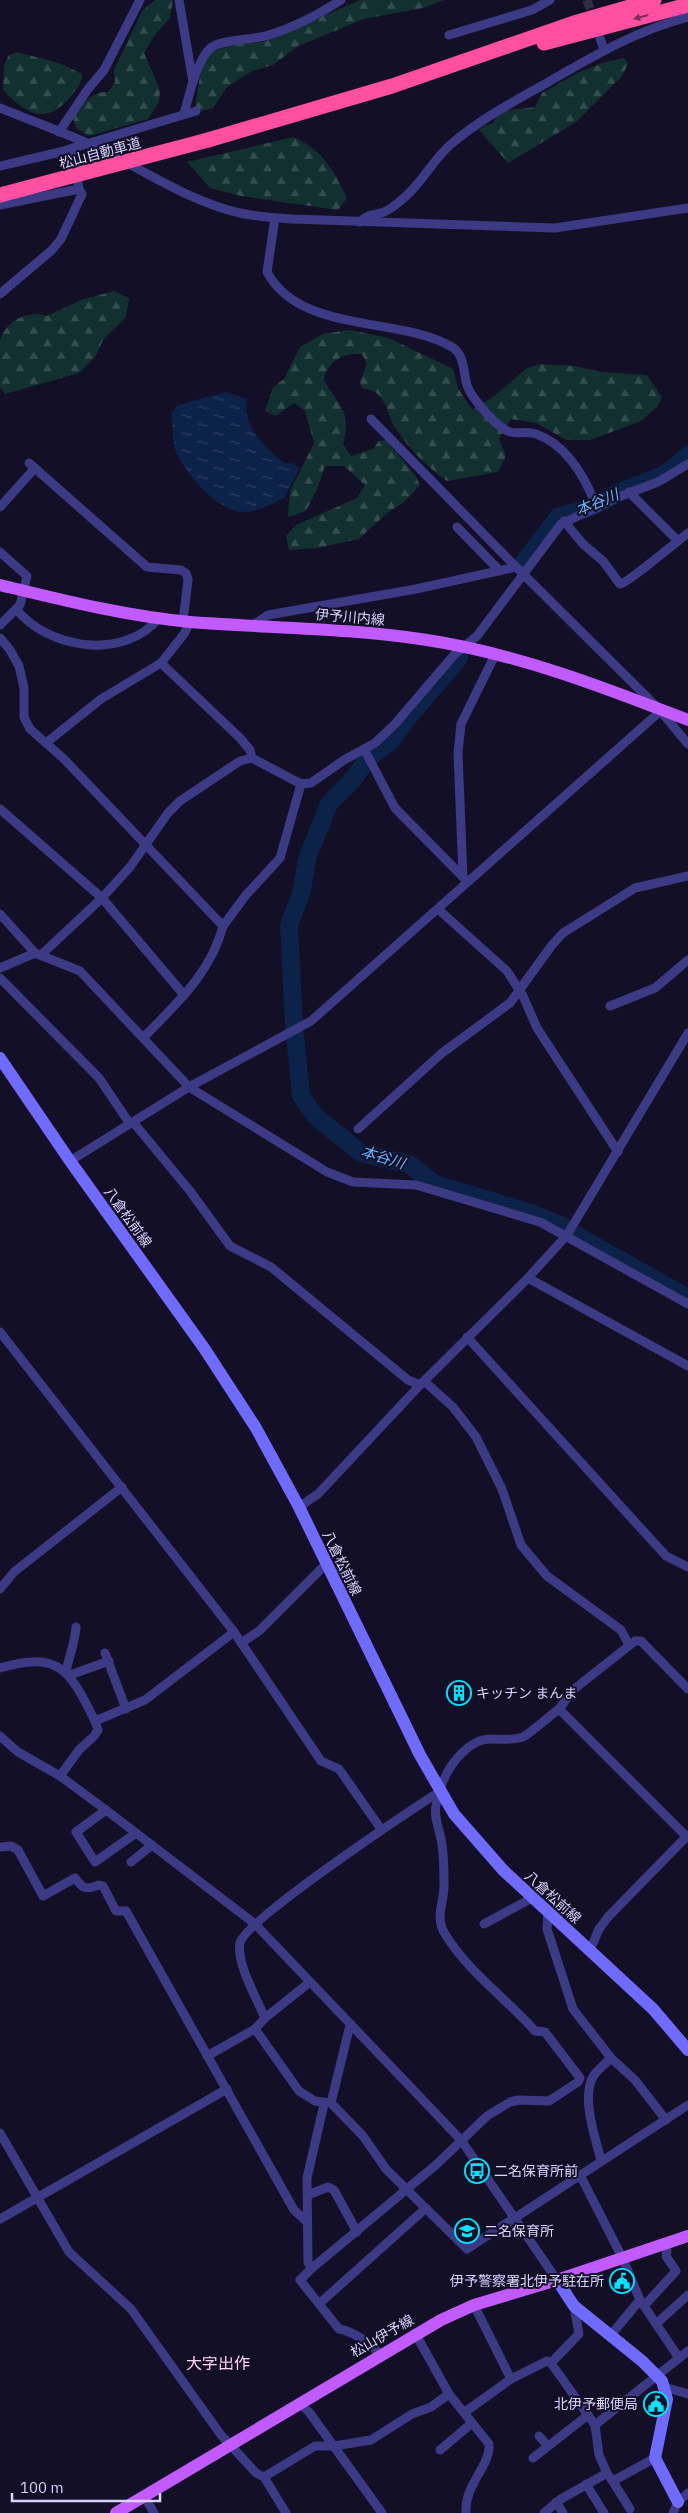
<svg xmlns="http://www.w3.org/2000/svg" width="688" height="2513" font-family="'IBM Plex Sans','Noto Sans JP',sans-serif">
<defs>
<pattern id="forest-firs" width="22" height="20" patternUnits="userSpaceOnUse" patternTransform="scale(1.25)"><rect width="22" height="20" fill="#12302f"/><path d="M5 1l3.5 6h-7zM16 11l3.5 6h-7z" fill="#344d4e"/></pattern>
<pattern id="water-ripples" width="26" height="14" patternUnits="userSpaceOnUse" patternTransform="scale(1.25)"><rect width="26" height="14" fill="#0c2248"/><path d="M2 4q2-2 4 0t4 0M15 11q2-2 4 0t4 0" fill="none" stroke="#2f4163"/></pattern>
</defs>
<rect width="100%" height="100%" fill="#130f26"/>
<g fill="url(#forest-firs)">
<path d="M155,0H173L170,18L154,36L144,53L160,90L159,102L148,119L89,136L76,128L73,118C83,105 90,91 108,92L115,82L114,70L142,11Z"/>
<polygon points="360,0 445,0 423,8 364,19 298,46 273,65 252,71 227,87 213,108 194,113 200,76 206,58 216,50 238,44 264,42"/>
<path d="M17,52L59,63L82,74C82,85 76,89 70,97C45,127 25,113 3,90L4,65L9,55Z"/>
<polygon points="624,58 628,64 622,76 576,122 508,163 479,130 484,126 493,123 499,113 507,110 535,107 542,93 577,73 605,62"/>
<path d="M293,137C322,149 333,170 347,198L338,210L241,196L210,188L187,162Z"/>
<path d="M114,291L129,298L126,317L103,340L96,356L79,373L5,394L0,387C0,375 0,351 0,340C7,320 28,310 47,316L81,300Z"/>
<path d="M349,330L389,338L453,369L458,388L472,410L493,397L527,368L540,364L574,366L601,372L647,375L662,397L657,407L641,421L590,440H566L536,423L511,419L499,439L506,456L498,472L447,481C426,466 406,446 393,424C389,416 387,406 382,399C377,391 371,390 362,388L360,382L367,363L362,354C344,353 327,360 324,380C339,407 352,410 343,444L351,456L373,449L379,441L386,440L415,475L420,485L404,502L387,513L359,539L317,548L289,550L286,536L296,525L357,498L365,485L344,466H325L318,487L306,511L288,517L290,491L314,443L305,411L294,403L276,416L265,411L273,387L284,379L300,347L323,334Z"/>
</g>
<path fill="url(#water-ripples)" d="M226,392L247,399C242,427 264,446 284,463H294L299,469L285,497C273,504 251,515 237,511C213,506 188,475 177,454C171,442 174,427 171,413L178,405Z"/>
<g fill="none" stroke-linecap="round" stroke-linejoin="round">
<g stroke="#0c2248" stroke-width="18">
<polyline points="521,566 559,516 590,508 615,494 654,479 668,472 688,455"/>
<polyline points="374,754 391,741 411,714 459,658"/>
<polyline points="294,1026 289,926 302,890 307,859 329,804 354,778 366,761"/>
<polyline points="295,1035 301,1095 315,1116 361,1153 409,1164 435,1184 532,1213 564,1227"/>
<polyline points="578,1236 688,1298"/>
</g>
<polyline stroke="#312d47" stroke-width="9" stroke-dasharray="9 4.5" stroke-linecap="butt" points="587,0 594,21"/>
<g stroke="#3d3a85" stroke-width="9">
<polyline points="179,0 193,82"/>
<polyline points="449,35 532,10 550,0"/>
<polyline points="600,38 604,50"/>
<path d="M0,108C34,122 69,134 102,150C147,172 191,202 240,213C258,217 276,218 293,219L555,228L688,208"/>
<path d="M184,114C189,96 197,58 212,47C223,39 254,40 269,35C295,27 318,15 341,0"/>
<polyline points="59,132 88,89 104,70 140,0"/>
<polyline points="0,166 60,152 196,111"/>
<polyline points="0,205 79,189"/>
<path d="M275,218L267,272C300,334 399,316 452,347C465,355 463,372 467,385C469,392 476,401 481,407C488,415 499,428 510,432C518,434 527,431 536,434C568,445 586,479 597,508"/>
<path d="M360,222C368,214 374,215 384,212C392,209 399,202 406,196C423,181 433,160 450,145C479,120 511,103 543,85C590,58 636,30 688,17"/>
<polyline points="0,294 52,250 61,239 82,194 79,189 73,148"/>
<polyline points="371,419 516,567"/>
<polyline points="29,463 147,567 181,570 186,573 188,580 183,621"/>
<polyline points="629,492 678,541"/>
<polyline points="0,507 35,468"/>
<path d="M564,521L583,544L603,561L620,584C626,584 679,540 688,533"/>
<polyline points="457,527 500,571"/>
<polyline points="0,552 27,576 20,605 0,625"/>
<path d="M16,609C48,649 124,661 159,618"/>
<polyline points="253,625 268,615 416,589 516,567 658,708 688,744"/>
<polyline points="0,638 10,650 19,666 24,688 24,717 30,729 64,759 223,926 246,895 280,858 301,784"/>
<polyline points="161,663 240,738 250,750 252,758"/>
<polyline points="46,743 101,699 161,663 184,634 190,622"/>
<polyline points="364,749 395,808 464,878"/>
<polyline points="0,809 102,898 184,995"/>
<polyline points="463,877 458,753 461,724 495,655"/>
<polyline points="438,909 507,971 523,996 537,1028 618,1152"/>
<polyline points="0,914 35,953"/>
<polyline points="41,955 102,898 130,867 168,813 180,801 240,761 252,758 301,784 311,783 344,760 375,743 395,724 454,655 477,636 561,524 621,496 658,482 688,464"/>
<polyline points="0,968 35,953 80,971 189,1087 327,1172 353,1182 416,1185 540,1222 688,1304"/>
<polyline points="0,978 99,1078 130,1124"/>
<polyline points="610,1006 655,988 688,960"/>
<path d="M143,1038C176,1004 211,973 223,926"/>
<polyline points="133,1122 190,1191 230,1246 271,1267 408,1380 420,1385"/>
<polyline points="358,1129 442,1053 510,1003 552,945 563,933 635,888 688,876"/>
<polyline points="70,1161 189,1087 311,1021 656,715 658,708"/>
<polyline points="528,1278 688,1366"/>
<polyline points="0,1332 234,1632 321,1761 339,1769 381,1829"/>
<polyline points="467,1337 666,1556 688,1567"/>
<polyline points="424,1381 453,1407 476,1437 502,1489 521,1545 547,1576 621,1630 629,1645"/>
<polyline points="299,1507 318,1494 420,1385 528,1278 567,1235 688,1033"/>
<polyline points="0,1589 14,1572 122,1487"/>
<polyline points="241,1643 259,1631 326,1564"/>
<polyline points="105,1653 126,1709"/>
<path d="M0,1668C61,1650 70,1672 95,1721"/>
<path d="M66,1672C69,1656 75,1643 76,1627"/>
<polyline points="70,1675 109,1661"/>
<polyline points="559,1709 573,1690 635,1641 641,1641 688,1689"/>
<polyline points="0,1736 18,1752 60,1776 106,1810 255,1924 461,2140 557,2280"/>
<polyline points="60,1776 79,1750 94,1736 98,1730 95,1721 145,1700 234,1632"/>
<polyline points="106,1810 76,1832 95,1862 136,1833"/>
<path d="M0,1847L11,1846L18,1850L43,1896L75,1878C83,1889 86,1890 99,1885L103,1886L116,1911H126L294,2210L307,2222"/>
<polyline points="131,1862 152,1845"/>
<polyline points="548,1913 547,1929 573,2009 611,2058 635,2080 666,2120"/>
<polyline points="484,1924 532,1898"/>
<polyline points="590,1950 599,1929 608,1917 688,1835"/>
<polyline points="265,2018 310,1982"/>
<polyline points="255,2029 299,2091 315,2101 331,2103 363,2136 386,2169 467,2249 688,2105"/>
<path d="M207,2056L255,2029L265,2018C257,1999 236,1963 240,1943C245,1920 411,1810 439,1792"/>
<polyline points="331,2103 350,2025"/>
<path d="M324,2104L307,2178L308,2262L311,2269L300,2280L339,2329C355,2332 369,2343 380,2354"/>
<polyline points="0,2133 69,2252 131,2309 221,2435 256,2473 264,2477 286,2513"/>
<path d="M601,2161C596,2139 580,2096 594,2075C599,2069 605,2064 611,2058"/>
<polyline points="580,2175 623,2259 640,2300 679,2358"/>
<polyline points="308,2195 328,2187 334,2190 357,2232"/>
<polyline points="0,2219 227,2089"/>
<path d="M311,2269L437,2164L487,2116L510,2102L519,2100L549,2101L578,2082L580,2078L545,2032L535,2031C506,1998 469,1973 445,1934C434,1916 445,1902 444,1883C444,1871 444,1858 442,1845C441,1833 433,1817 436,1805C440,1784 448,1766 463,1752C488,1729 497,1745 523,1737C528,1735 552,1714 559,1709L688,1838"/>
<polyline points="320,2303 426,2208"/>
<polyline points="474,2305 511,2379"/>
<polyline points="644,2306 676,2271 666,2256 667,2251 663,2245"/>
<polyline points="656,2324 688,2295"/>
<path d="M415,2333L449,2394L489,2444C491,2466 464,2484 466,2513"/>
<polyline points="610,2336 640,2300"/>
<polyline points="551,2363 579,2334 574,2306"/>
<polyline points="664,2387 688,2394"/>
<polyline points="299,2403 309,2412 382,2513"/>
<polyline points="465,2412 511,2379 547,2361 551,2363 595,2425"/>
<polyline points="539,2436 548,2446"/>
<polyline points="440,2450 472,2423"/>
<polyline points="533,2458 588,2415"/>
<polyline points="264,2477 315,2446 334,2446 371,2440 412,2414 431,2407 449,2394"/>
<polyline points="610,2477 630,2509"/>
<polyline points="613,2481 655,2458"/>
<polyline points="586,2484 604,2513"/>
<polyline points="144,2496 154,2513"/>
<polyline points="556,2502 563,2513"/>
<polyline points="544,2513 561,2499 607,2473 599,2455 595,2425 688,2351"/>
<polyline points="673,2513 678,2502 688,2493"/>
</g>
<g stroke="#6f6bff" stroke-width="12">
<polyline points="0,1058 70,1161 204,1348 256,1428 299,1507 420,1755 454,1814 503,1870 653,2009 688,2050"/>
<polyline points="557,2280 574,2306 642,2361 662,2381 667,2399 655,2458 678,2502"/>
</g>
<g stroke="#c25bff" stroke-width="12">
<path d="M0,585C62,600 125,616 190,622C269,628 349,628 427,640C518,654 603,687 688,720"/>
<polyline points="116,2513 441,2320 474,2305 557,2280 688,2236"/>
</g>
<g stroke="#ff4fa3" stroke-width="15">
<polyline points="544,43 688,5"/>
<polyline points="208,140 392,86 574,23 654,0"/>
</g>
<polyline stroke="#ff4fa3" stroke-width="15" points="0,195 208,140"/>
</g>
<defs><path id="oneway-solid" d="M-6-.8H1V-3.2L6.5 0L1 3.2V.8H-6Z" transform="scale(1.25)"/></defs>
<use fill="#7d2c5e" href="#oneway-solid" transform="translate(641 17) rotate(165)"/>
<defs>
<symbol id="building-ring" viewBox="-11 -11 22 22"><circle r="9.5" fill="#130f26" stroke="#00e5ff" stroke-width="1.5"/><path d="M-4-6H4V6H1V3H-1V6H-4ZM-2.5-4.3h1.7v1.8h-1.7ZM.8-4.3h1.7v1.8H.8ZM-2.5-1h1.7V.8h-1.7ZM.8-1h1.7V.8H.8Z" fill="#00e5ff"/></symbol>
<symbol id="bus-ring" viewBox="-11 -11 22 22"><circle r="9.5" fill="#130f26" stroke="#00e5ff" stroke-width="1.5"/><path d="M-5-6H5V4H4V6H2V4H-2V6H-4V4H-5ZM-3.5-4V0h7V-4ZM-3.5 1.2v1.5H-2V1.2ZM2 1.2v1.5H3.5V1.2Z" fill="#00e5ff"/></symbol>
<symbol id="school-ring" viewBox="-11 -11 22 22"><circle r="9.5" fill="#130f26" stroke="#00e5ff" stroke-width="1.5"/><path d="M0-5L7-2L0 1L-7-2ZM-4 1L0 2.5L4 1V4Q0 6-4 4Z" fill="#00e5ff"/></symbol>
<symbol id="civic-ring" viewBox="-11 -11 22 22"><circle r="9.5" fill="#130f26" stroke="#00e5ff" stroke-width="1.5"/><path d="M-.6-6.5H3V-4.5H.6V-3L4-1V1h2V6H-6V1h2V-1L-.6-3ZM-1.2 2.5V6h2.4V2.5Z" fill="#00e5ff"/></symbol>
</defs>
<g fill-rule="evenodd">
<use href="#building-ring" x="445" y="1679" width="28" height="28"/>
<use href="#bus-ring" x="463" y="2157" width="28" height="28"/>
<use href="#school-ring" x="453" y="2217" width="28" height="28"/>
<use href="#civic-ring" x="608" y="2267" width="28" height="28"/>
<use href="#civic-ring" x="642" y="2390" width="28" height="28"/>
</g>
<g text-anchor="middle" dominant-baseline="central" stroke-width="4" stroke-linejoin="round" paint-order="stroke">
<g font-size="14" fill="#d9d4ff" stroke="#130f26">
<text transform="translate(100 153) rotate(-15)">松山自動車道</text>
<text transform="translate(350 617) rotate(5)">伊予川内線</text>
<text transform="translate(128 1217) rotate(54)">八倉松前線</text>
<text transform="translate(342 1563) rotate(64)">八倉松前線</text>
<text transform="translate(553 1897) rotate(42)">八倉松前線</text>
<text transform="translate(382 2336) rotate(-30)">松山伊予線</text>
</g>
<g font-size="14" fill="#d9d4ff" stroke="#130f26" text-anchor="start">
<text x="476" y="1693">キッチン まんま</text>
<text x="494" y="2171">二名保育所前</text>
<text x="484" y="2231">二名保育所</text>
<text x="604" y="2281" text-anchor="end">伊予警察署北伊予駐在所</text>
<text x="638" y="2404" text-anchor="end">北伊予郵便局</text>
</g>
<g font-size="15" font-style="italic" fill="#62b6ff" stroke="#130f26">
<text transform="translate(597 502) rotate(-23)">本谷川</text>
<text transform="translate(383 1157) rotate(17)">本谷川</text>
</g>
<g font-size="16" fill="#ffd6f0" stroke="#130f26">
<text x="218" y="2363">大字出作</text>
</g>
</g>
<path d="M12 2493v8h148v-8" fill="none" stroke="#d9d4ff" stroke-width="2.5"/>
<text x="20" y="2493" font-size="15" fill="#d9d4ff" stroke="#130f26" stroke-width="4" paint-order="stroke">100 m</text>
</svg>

___

▶ [Your task] In the records, find every line that has the string "linejoin" and copy it.

▶ [Exercise answer]
<g fill="none" stroke-linecap="round" stroke-linejoin="round">
<g text-anchor="middle" dominant-baseline="central" stroke-width="4" stroke-linejoin="round" paint-order="stroke">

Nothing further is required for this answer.